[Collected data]

+++++

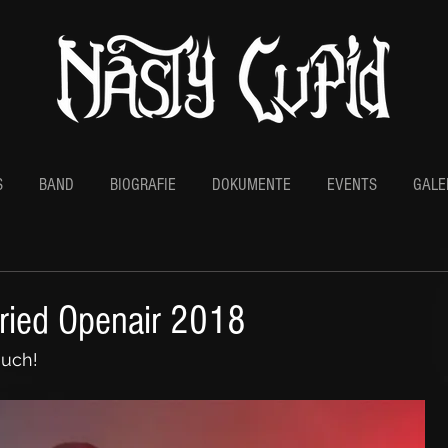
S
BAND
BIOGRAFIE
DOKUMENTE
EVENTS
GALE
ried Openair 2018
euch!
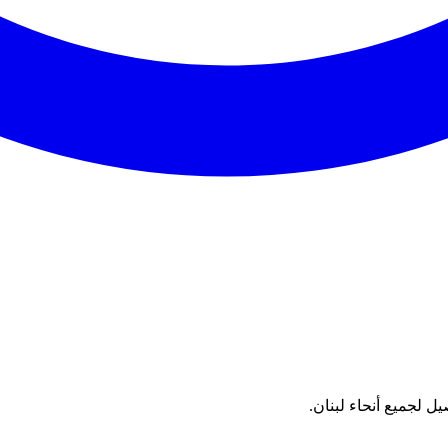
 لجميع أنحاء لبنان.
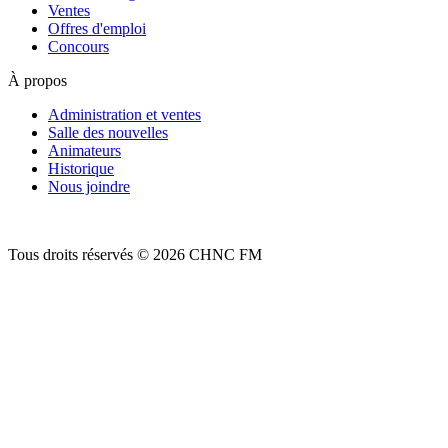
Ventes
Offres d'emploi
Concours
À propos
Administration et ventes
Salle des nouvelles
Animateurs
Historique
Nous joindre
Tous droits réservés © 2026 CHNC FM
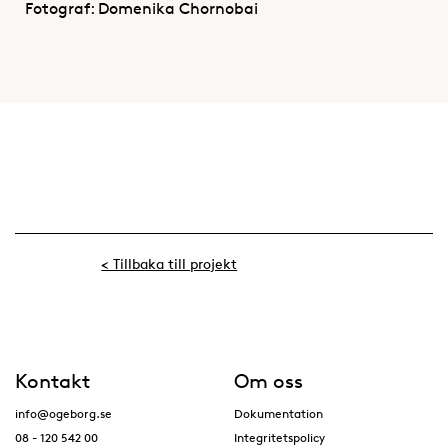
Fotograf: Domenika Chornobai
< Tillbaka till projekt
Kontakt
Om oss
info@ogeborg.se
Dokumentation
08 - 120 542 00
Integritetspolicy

+++++

* TO DO *
Every line in the data above needs to be given again exactly, pictures aside.

* EXPECTED OUTPUT *
S
BAND
BIOGRAFIE
DOKUMENTE
EVENTS
GALE
ried Openair 2018
euch!
 لجميع أنحاء لبنان.
Ventes
Offres d'emploi
Concours
À propos
Administration et ventes
Salle des nouvelles
Animateurs
Historique
Nous joindre
Tous droits réservés © 2026 CHNC FM
Fotograf: Domenika Chornobai
< Tillbaka till projekt
Kontakt
Om oss
info@ogeborg.se
Dokumentation
08 - 120 542 00
Integritetspolicy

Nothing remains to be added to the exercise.